The authors studied 831 patients diagnosed as having COPD. To identify those who also had asthma, they measured improvements in breathing tests after someone inhaled albuterol (a quick acting bronchodilator) and  examined blood tests that are usually positive in those with asthma,

Main Findings: 15% of the group were considered to have both asthma and COPD (ACOS). They were predominantly male (82%) and 63% were taking an inhaled corticosteroid medicine.

Circles show overlap between asthma and COPD. COPD includes chronic bronchitis and emphysema.

Circles show overlap between asthma and COPD. COPD includes chronic bronchitis and emphysema.

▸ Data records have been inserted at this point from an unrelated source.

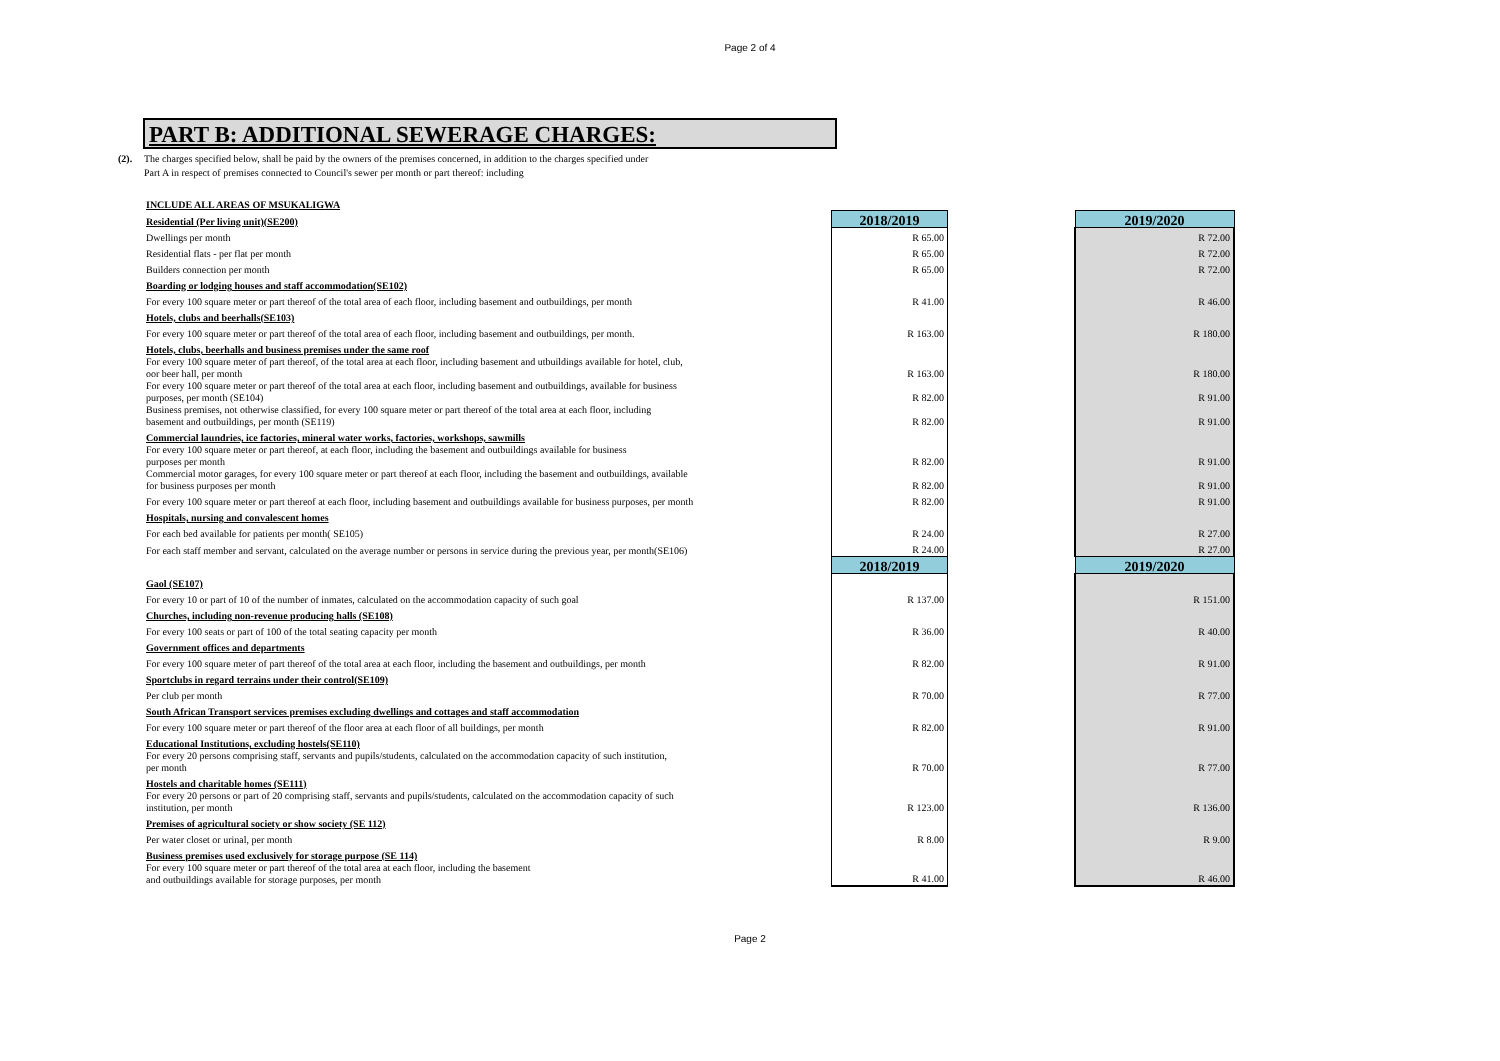Page 2 of 4
PART B: ADDITIONAL SEWERAGE CHARGES:
(2). The charges specified below, shall be paid by the owners of the premises concerned, in addition to the charges specified under
Part A in respect of premises connected to Council's sewer per month or part thereof: including
| INCLUDE ALL AREAS OF MSUKALIGWA | | | |
| Residential (Per living unit)(SE200) | 2018/2019 | | 2019/2020 |
| Dwellings per month | R 65.00 | | R 72.00 |
| Residential flats - per flat per month | R 65.00 | | R 72.00 |
| Builders connection per month | R 65.00 | | R 72.00 |
| Boarding or lodging houses and staff accommodation(SE102) | | | |
| For every 100 square meter or part thereof of the total area of each floor, including basement and outbuildings, per month | R 41.00 | | R 46.00 |
| Hotels, clubs and beerhalls(SE103) | | | |
| For every 100 square meter or part thereof of the total area of each floor, including basement and outbuildings, per month. | R 163.00 | | R 180.00 |
| Hotels, clubs, beerhalls and business premises under the same roof | | | |
| For every 100 square meter of part thereof, of the total area at each floor, including basement and utbuildings available for hotel, club, oor beer hall, per month | R 163.00 | | R 180.00 |
| For every 100 square meter or part thereof of the total area at each floor, including basement and outbuildings, available for business purposes, per month (SE104) | R 82.00 | | R 91.00 |
| Business premises, not otherwise classified, for every 100 square meter or part thereof of the total area at each floor, including basement and outbuildings, per month (SE119) | R 82.00 | | R 91.00 |
| Commercial laundries, ice factories, mineral water works, factories, workshops, sawmills | | | |
| For every 100 square meter or part thereof, at each floor, including the basement and outbuildings available for business purposes per month | R 82.00 | | R 91.00 |
| Commercial motor garages, for every 100 square meter or part thereof at each floor, including the basement and outbuildings, available for business purposes per month | R 82.00 | | R 91.00 |
| For every 100 square meter or part thereof at each floor, including basement and outbuildings available for business purposes, per month | R 82.00 | | R 91.00 |
| Hospitals, nursing and convalescent homes | | | |
| For each bed available for patients per month( SE105) | R 24.00 | | R 27.00 |
| For each staff member and servant, calculated on the average number or persons in service during the previous year, per month(SE106) | R 24.00 | | R 27.00 |
| | 2018/2019 | | 2019/2020 |
| Gaol (SE107) | | | |
| For every 10 or part of 10 of the number of inmates, calculated on the accommodation capacity of such goal | R 137.00 | | R 151.00 |
| Churches, including non-revenue producing halls (SE108) | | | |
| For every 100 seats or part of 100 of the total seating capacity per month | R 36.00 | | R 40.00 |
| Government offices and departments | | | |
| For every 100 square meter of part thereof of the total area at each floor, including the basement and outbuildings, per month | R 82.00 | | R 91.00 |
| Sportclubs in regard terrains under their control(SE109) | | | |
| Per club per month | R 70.00 | | R 77.00 |
| South African Transport services premises excluding dwellings and cottages and staff accommodation | | | |
| For every 100 square meter or part thereof of the floor area at each floor of all buildings, per month | R 82.00 | | R 91.00 |
| Educational Institutions, excluding hostels(SE110) | | | |
| For every 20 persons comprising staff, servants and pupils/students, calculated on the accommodation capacity of such institution, per month | R 70.00 | | R 77.00 |
| Hostels and charitable homes (SE111) | | | |
| For every 20 persons or part of 20 comprising staff, servants and pupils/students, calculated on the accommodation capacity of such institution, per month | R 123.00 | | R 136.00 |
| Premises of agricultural society or show society (SE 112) | | | |
| Per water closet or urinal, per month | R 8.00 | | R 9.00 |
| Business premises used exclusively for storage purpose (SE 114) | | | |
| For every 100 square meter or part thereof of the total area at each floor, including the basement and outbuildings available for storage purposes, per month | R 41.00 | | R 46.00 |
Page 2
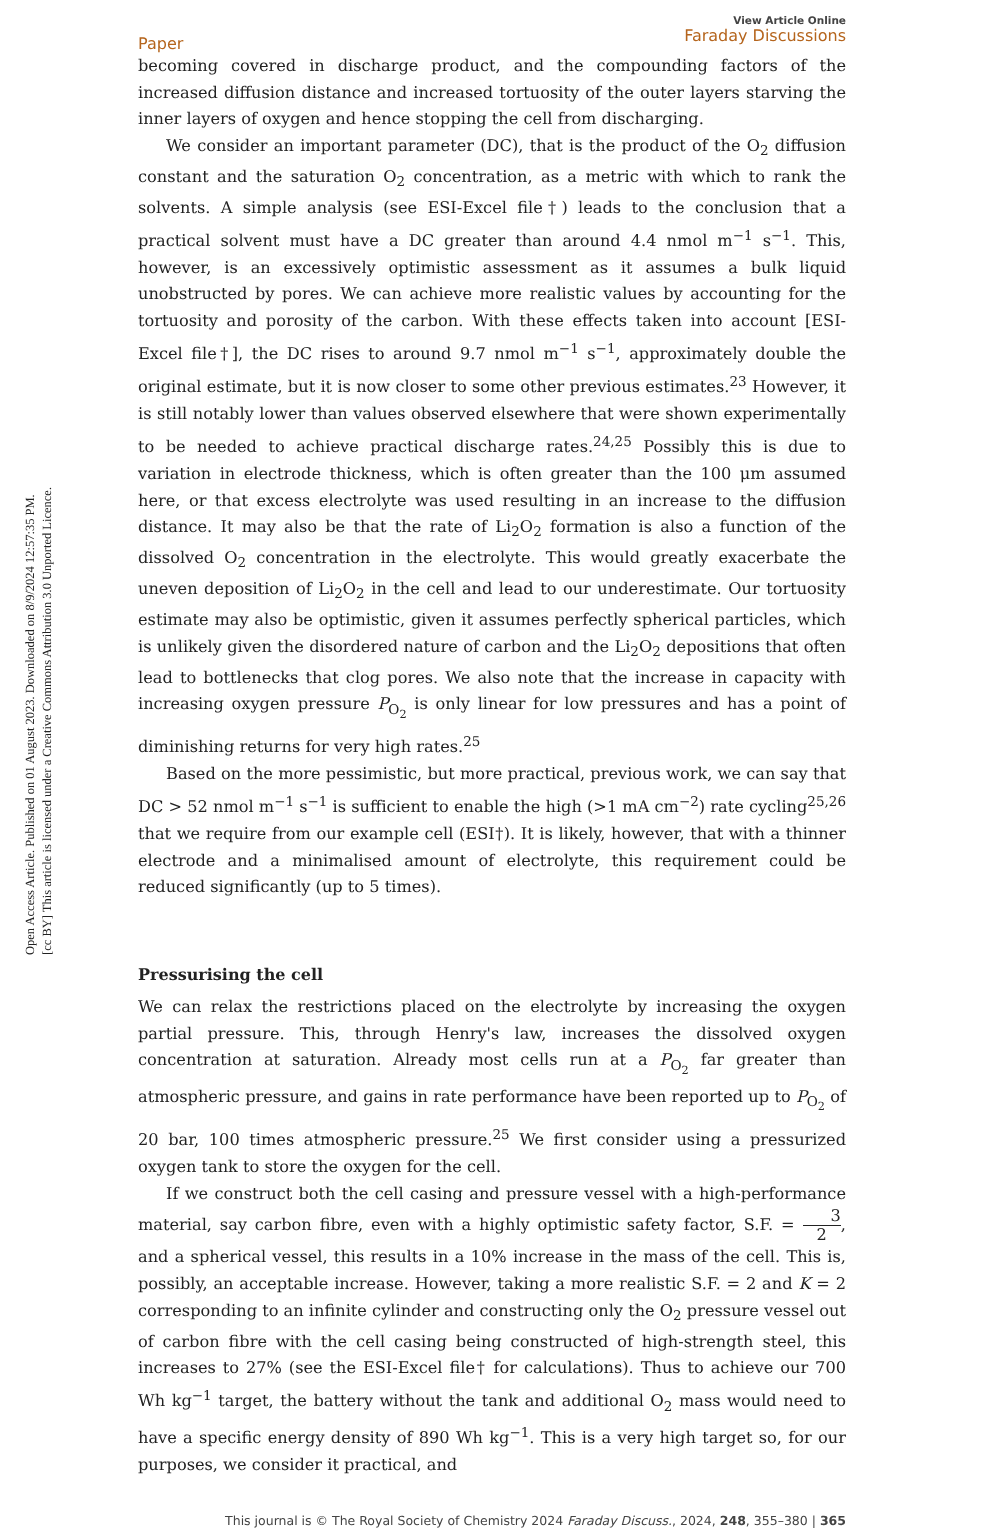Open Access Article. Published on 01 August 2023. Downloaded on 8/9/2024 12:57:35 PM.
[cc BY] This article is licensed under a Creative Commons Attribution 3.0 Unported Licence.
Paper View Article Online
Faraday Discussions
becoming covered in discharge product, and the compounding factors of the increased diffusion distance and increased tortuosity of the outer layers starving the inner layers of oxygen and hence stopping the cell from discharging.
We consider an important parameter (DC), that is the product of the O<sub>2</sub> diffusion constant and the saturation O<sub>2</sub> concentration, as a metric with which to rank the solvents. A simple analysis (see ESI-Excel file†) leads to the conclusion that a practical solvent must have a DC greater than around 4.4 nmol m<sup>−1</sup> s<sup>−1</sup>. This, however, is an excessively optimistic assessment as it assumes a bulk liquid unobstructed by pores. We can achieve more realistic values by accounting for the tortuosity and porosity of the carbon. With these effects taken into account [ESI-Excel file†], the DC rises to around 9.7 nmol m<sup>−1</sup> s<sup>−1</sup>, approximately double the original estimate, but it is now closer to some other previous estimates.<sup>23</sup> However, it is still notably lower than values observed elsewhere that were shown experimentally to be needed to achieve practical discharge rates.<sup>24,25</sup> Possibly this is due to variation in electrode thickness, which is often greater than the 100 μm assumed here, or that excess electrolyte was used resulting in an increase to the diffusion distance. It may also be that the rate of Li<sub>2</sub>O<sub>2</sub> formation is also a function of the dissolved O<sub>2</sub> concentration in the electrolyte. This would greatly exacerbate the uneven deposition of Li<sub>2</sub>O<sub>2</sub> in the cell and lead to our underestimate. Our tortuosity estimate may also be optimistic, given it assumes perfectly spherical particles, which is unlikely given the disordered nature of carbon and the Li<sub>2</sub>O<sub>2</sub> depositions that often lead to bottlenecks that clog pores. We also note that the increase in capacity with increasing oxygen pressure P<sub>O<sub>2</sub></sub> is only linear for low pressures and has a point of diminishing returns for very high rates.<sup>25</sup>
Based on the more pessimistic, but more practical, previous work, we can say that DC > 52 nmol m<sup>−1</sup> s<sup>−1</sup> is sufficient to enable the high (>1 mA cm<sup>−2</sup>) rate cycling<sup>25,26</sup> that we require from our example cell (ESI†). It is likely, however, that with a thinner electrode and a minimalised amount of electrolyte, this requirement could be reduced significantly (up to 5 times).
Pressurising the cell
We can relax the restrictions placed on the electrolyte by increasing the oxygen partial pressure. This, through Henry's law, increases the dissolved oxygen concentration at saturation. Already most cells run at a P<sub>O<sub>2</sub></sub> far greater than atmospheric pressure, and gains in rate performance have been reported up to P<sub>O<sub>2</sub></sub> of 20 bar, 100 times atmospheric pressure.<sup>25</sup> We first consider using a pressurized oxygen tank to store the oxygen for the cell.
If we construct both the cell casing and pressure vessel with a high-performance material, say carbon fibre, even with a highly optimistic safety factor, S.F. = 3 2, and a spherical vessel, this results in a 10% increase in the mass of the cell. This is, possibly, an acceptable increase. However, taking a more realistic S.F. = 2 and K = 2 corresponding to an infinite cylinder and constructing only the O<sub>2</sub> pressure vessel out of carbon fibre with the cell casing being constructed of high-strength steel, this increases to 27% (see the ESI-Excel file† for calculations). Thus to achieve our 700 Wh kg<sup>−1</sup> target, the battery without the tank and additional O<sub>2</sub> mass would need to have a specific energy density of 890 Wh kg<sup>−1</sup>. This is a very high target so, for our purposes, we consider it practical, and
This journal is © The Royal Society of Chemistry 2024 Faraday Discuss., 2024, 248, 355–380 | 365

My Comment: Why is this important to you? The main reason is that inhaled corticosteroid medications are used to reduce inflammation (redness and swelling) in the breathing tubes in those with asthma. Rather, different types of inhaled bronchodilators are used to treat  those with COPD. Inhaled corticosteroids should be used to treat COPD mainly for those who have experienced frequent episodes of worsening of COPD usually due to a chest infection (called an exacerbation). One concern about use of inhaled corticosteroids in the treatment of COPD is an increased risk of pneumonia.

With any medication, there needs to be consideration of expected benefit and possible risk. You may wish to discuss this topic with your healthcare provider.